Problem to work on
Could the records below please be retyped exactly, with their pictures left out?

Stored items
= = = =
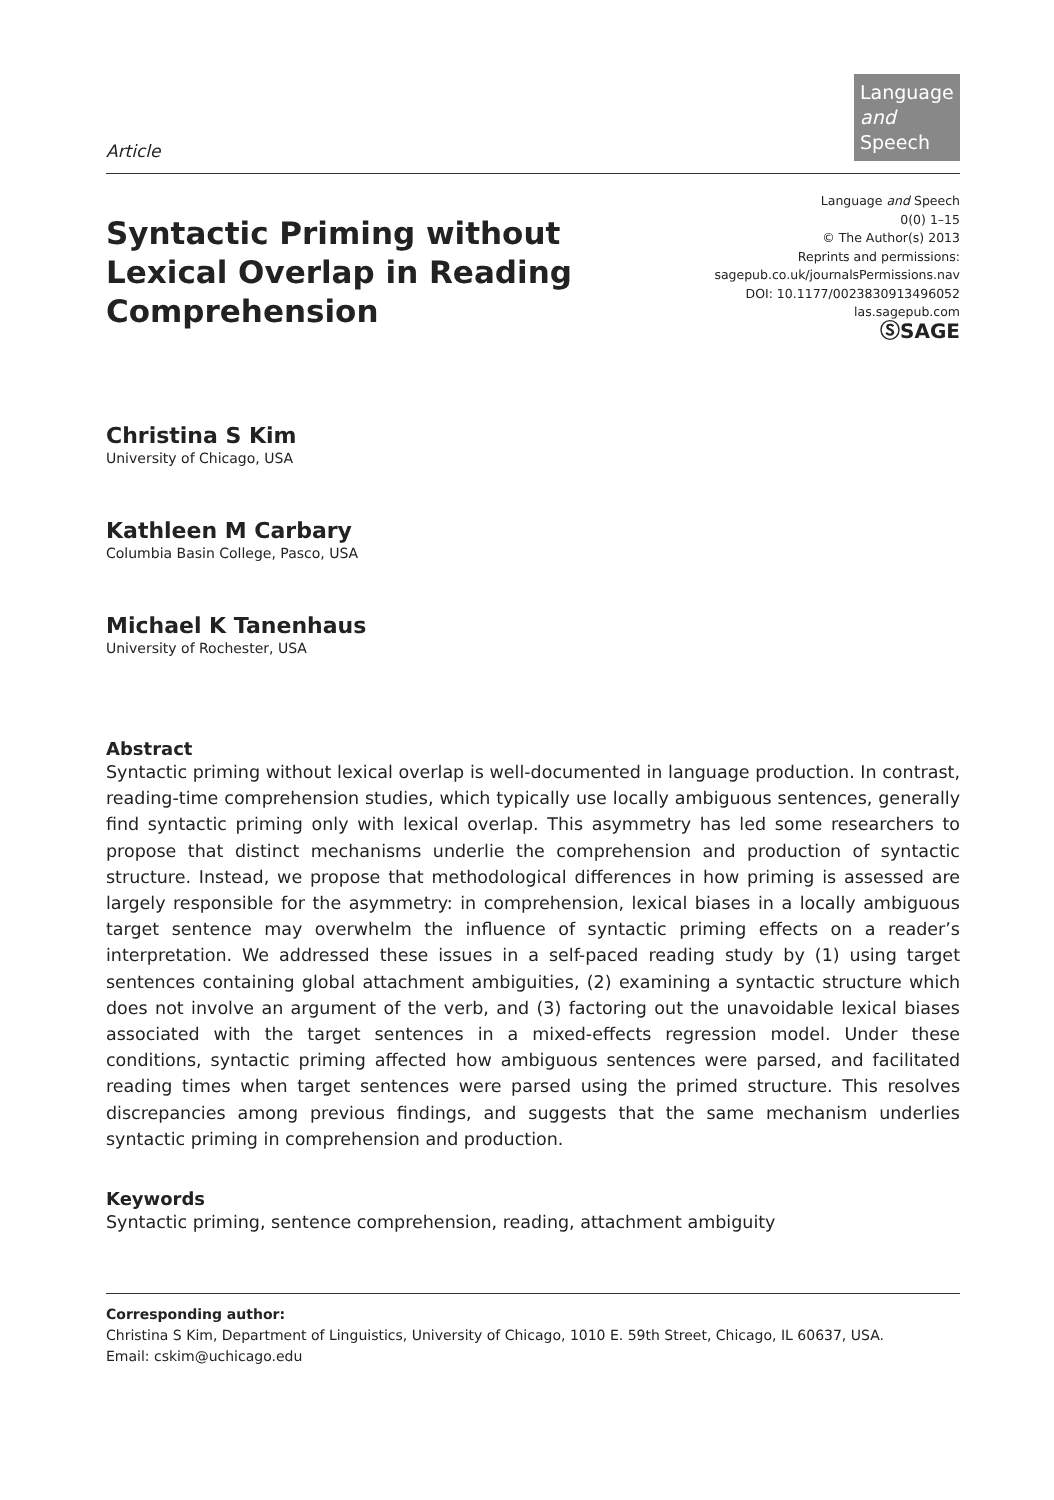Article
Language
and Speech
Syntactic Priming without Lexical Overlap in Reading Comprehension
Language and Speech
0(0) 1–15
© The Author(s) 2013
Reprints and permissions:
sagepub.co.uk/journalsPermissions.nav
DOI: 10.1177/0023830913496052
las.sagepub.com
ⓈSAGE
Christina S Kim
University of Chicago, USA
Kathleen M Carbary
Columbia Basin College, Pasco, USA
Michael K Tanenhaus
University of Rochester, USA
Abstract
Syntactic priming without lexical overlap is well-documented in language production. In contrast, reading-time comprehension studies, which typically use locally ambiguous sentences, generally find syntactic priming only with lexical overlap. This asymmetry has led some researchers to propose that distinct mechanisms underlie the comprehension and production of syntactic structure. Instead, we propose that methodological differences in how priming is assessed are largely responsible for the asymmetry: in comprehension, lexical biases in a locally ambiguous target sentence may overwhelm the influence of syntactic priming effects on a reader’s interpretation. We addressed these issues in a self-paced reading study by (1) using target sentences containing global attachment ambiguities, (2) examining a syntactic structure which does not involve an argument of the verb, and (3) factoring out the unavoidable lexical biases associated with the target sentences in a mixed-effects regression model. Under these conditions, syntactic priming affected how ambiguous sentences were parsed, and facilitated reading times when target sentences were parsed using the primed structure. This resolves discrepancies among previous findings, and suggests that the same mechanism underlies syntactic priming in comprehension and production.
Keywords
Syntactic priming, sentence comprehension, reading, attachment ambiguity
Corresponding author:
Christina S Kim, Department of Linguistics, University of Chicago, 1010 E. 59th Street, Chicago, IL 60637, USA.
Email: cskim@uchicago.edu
= = = =
Response area
Article
Language
and Speech
Syntactic Priming without Lexical Overlap in Reading Comprehension
Language and Speech
0(0) 1–15
© The Author(s) 2013
Reprints and permissions:
sagepub.co.uk/journalsPermissions.nav
DOI: 10.1177/0023830913496052
las.sagepub.com
ⓈSAGE
Christina S Kim
University of Chicago, USA
Kathleen M Carbary
Columbia Basin College, Pasco, USA
Michael K Tanenhaus
University of Rochester, USA
Abstract
Syntactic priming without lexical overlap is well-documented in language production. In contrast, reading-time comprehension studies, which typically use locally ambiguous sentences, generally find syntactic priming only with lexical overlap. This asymmetry has led some researchers to propose that distinct mechanisms underlie the comprehension and production of syntactic structure. Instead, we propose that methodological differences in how priming is assessed are largely responsible for the asymmetry: in comprehension, lexical biases in a locally ambiguous target sentence may overwhelm the influence of syntactic priming effects on a reader’s interpretation. We addressed these issues in a self-paced reading study by (1) using target sentences containing global attachment ambiguities, (2) examining a syntactic structure which does not involve an argument of the verb, and (3) factoring out the unavoidable lexical biases associated with the target sentences in a mixed-effects regression model. Under these conditions, syntactic priming affected how ambiguous sentences were parsed, and facilitated reading times when target sentences were parsed using the primed structure. This resolves discrepancies among previous findings, and suggests that the same mechanism underlies syntactic priming in comprehension and production.
Keywords
Syntactic priming, sentence comprehension, reading, attachment ambiguity
Corresponding author:
Christina S Kim, Department of Linguistics, University of Chicago, 1010 E. 59th Street, Chicago, IL 60637, USA.
Email: cskim@uchicago.edu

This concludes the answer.